◆ **What the exercise asks**
Comb the records below for the string "lines" and copy each line where it turns up.

◆ **Study material**
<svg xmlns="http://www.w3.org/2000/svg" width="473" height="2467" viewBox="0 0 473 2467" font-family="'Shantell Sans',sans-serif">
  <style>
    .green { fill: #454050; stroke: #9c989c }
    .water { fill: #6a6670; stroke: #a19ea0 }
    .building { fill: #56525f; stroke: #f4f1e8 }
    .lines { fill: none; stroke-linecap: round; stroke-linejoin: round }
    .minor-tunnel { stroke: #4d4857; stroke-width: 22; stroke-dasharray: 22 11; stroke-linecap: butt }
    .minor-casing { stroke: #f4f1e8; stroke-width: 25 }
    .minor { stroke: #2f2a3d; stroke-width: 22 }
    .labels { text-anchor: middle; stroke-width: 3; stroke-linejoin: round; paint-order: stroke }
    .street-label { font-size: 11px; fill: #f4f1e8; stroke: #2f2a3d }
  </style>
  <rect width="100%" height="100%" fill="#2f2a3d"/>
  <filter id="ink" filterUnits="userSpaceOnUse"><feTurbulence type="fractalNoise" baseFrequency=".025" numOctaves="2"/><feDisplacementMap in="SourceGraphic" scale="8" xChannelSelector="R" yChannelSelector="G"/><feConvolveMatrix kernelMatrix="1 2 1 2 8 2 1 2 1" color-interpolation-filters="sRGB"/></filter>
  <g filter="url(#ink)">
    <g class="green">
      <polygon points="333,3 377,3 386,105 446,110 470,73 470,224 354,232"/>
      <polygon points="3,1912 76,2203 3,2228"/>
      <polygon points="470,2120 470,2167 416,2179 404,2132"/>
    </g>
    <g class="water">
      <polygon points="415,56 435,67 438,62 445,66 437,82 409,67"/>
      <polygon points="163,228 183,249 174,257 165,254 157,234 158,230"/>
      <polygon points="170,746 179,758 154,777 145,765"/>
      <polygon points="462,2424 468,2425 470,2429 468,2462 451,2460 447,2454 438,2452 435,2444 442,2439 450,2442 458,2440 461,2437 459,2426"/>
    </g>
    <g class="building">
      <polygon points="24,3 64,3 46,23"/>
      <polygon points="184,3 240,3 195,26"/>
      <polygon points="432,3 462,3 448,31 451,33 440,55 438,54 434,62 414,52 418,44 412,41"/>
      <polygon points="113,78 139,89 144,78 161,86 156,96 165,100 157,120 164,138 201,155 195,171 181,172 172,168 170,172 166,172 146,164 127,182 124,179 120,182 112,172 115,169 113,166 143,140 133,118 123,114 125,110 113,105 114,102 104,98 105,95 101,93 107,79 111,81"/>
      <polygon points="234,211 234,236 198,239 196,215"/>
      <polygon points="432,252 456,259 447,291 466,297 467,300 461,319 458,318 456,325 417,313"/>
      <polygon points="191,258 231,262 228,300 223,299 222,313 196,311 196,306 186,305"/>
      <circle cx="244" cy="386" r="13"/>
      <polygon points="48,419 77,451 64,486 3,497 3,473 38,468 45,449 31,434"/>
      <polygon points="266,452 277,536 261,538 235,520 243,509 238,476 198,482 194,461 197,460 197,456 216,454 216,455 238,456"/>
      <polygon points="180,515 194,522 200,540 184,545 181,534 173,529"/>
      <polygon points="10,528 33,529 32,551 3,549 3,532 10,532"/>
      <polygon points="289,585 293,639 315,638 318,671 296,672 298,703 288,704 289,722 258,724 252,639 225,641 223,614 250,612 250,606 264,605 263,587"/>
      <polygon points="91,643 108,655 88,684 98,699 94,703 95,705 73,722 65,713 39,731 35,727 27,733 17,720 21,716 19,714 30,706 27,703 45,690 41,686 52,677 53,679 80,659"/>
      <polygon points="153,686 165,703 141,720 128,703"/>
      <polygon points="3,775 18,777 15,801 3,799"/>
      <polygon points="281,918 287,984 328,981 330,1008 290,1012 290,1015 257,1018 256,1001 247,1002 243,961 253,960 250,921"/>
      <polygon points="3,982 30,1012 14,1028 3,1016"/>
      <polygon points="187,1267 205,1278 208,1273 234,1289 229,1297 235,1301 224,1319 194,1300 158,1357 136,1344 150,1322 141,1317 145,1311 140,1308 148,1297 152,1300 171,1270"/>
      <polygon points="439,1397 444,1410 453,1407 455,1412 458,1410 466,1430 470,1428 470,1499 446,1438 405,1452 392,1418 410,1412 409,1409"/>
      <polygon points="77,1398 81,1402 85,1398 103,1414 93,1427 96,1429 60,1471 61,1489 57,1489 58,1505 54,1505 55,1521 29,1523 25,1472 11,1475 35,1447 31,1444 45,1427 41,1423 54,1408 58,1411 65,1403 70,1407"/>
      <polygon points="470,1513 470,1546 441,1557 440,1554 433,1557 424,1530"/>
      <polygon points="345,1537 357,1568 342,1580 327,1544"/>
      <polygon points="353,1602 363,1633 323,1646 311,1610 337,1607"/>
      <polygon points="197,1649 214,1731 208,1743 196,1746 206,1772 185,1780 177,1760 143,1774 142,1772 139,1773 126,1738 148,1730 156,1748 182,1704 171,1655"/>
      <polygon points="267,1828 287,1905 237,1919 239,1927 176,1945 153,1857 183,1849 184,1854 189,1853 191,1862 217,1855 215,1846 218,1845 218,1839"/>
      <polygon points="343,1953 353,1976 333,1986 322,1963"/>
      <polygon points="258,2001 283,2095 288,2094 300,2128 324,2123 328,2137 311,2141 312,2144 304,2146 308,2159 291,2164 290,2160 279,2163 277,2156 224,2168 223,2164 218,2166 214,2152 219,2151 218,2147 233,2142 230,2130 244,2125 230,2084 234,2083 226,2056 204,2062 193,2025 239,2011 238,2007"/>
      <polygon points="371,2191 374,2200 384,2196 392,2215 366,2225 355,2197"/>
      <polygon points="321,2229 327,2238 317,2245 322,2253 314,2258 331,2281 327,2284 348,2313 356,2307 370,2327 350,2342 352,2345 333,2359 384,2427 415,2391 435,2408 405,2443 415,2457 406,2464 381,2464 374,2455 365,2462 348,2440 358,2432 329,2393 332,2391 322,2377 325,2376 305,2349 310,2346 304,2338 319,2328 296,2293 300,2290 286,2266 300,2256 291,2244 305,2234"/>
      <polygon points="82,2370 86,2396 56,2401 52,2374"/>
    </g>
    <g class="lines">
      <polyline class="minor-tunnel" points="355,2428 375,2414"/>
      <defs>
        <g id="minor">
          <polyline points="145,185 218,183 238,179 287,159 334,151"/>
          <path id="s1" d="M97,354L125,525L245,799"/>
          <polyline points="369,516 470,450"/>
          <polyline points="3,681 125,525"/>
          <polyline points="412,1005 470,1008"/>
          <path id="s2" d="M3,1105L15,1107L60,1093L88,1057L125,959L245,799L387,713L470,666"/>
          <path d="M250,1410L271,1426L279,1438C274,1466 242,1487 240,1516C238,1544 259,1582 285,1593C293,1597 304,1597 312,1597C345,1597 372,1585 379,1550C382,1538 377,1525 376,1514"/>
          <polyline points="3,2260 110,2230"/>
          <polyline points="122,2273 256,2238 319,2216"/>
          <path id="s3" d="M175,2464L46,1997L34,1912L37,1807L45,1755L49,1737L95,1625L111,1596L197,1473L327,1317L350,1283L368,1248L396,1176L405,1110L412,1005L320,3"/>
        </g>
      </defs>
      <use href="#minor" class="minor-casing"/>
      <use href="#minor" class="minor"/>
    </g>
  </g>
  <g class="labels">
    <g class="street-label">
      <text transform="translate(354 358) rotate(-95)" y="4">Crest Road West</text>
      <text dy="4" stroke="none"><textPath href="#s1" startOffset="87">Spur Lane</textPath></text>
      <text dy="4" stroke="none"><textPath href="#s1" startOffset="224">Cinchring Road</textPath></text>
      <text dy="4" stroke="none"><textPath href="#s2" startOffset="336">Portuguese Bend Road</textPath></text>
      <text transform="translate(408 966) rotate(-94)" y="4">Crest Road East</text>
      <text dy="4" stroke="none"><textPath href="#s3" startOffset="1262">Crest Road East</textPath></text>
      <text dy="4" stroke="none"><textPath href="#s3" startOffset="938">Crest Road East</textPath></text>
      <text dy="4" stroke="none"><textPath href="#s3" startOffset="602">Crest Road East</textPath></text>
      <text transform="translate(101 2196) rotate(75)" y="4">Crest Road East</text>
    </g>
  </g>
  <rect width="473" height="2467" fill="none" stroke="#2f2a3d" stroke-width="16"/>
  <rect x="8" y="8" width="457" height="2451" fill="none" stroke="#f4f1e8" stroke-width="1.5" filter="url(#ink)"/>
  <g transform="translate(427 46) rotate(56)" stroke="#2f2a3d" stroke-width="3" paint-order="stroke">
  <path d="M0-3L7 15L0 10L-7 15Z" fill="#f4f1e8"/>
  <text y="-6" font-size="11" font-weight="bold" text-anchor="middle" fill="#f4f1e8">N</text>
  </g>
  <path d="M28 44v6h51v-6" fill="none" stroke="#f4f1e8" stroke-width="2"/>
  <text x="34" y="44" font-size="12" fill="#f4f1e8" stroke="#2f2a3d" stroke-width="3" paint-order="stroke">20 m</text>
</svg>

◆ **Solution to the problem**
    .lines { fill: none; stroke-linecap: round; stroke-linejoin: round }
    <g class="lines">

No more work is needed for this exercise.